A major scandal preceded the opening of the replica concentration camp in Karelia. The project's organizers initially planned to place buildings in other localities, but some local residents opposed the closeness of barracks and towers. The idea of using structures from a feature film's scenery also caused confusion, as there are real historic buildings in Karelia where Soviet prisoners were held during the Finnish occupation.

At first, the buildings were supposed to be placed in the village of Shaydoma, but the organizers abandoned the idea. Another option for the object’s location was the embankment in the town of Kondopoga, but this initiative faced public protest. Residents prepared a letter to a deputy of the regional parliament demanding to prevent placing the barracks in the town.

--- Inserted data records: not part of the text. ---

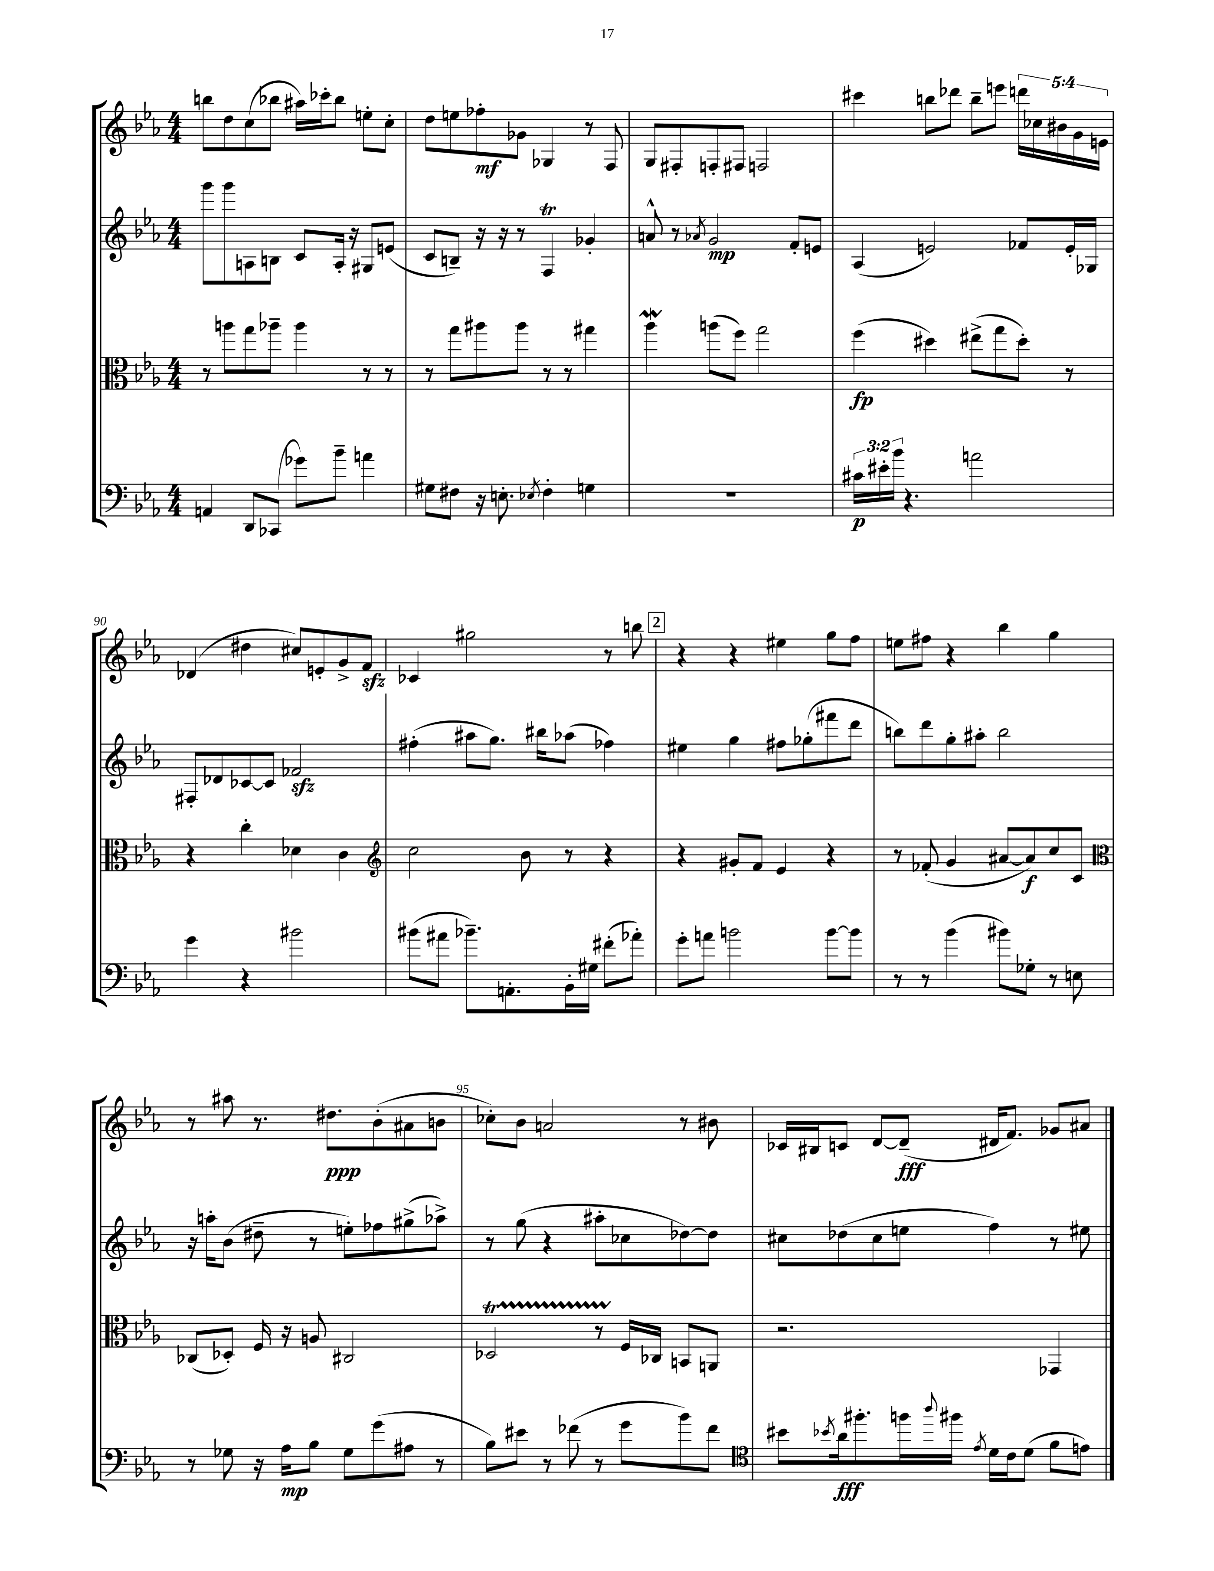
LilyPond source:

<<
\new StaffGroup <<
\new Staff = "s0" {
    \clef treble \key ees \major \numericTimeSignature \time 4/4 \override Staff.TupletNumber.text = #tuplet-number::calc-fraction-text
    b''8 d''8 c''8( bes''8 ais''16) ces'''16-. bes''8 e''8-. c''8-. |
    d''8 e''8 fes''8-.\mf ges'8 ges4 r8 f8 |
    g8 fis8-. f8-. fis8 f2 |
    cis'''4 b''8 des'''8 b''8-- e'''8 \tuplet 5/4 { d'''16 ces''16 bis'16 g'16 e'16 } |
    des'4( dis''4 cis''8) e'8-. g'8-> f'8\sfz |
    ces'4 gis''2 r8 b''8 |
    \mark \markup { \box "2" } r4 r4 eis''4 g''8 f''8 |
    e''8 fis''8 r4 bes''4 g''4 |
    r8 ais''8 r8. dis''8.\ppp bes'8-.( ais'8 b'8 |
    ces''8-.) bes'8 a'2 r8 bis'8 |
    ces'16 bis16 c'8 d'8~ d'8--\fff( dis'16 f'8.) ges'8 ais'8 \bar "|." |
}
\new Staff = "s1" {
    \clef treble \key ees \major \numericTimeSignature \time 4/4
    g'''8 g'''8 a8 b8 c'8 a16-. r16 gis8 e'8( |
    c'8 b8--) r16 r16 r8 f4\trill ges'4-. |
    a'8-^ r8 \acciaccatura { aes'8 } g'2\mp f'8-. e'8 |
    aes4( e'2) fes'8 e'16-. ges16 |
    fis8-. des'8 ces'8~ ces'8 fes'2\sfz |
    fis''4-.( ais''8 g''8.) bis''16 aes''8( fes''4) |
    \mark \markup { \box "2" } eis''4 g''4 fis''8 ges''8-.( fis'''8 d'''8 |
    b''8) d'''8 g''8-. ais''8-. b''2 |
    r16 a''16-. bes'8( dis''8-- r8 e''8-.) fes''8 gis''8->( aes''8->) |
    r8 g''8( r4 ais''8-. ces''8 des''8~) des''8 |
    cis''8 des''8( cis''8 e''8 f''4) r8 eis''8 \bar "|." |
}
\new Staff = "s2" {
    \clef alto \key ees \major \numericTimeSignature \time 4/4
    r8 a''8 g''8 aes''8-- aes''4 r8 r8 |
    r8 g''8 ais''8 ais''8 r8 r8 gis''4 |
    aes''4\mordent a''8( f''8) g''2 |
    f''4\fp( dis''4) eis''8->( g''8 dis''8-.) r8 |
    r4 c''4-. des'4 c'4 |
    \clef treble c''2 bes'8 r8 r4 |
    \mark \markup { \box "2" } r4 gis'8-. f'8 ees'4 r4 |
    r8 fes'8-.( g'4 ais'8~ ais'8\f) c''8 c'8 |
    \clef alto ces8( des8-.) f16 r16 a8 cis2 |
    des2\startTrillSpan r8 f16\stopTrillSpan ces16 b,8 a,8 |
    r2. ges,4 \bar "|." |
}
\new Staff = "s3" {
    \clef bass \key ees \major \numericTimeSignature \time 4/4 \override Staff.TupletNumber.text = #tuplet-number::calc-fraction-text
    a,4 d,8 ces,8( ges'8) bes'8-- a'4 |
    gis8 fis8 r16 e8.-. \acciaccatura { ees8 } fis4-. g4 |
    R1 |
    \tuplet 3/2 { cis'16\p eis'16-. bes'16 } r4. a'2 |
    g'4 r4 bis'2 |
    bis'8( ais'8 bes'8.--) a,8.-. bes,16-. gis16 fis'8-.( aes'8-.) |
    \mark \markup { \box "2" } g'8-. a'8 b'2 b'8~ b'8 |
    r8 r8 bes'4( bis'8) ges8-. r8 e8 |
    r8 ges8 r16 aes16\mp bes8 ges8 g'8( ais8 r8 |
    bes8) eis'8 r8 fes'8( r8 g'8 bes'8) fes'8 |
    \clef tenor bis'8 \acciaccatura { bes'8 } aes'16\fff fis''8.-. f''16 \appoggiatura { aes''8 } fis''16 \acciaccatura { ees'8 } d'16 c'16 d'8( f'8 e'8) \bar "|." |
}
>>
>>
\layout { \context { \Score currentBarNumber = #86 \override BarNumber.break-visibility = ##(#f #t #t) barNumberVisibility = #(every-nth-bar-number-visible 5) } }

"Placing the Museum of Sorrow in the most beautiful place of the town is not only inappropriate, but is also causing a barrage of anger among citizens and residents of Karelia! Someone is skillfully using this ridiculous, anti-human project, made of bits and pieces of the filmmakers’ scenery, as a grant, wanting to stick it someplace… But for what? Is it for the sake of people? Is it for the sake of improving the embankment the town is desperately lacking? Or is it all to cause suffering to those who survived the horrors of war and to remind them of them constantly? 160 former young prisoners of concentration camps live in Kondopoga and the district. They demand stopping this project!" says the letter from residents of Kondopoga to the deputies of the Karelian Legislative Assembly.

Eventually, the concentration camp’s model was placed in the village of Vatnavolok by Lake Onega 30 km from Kondopoga. The organizers claim that it represents "a collective of all Finnish concentration camps".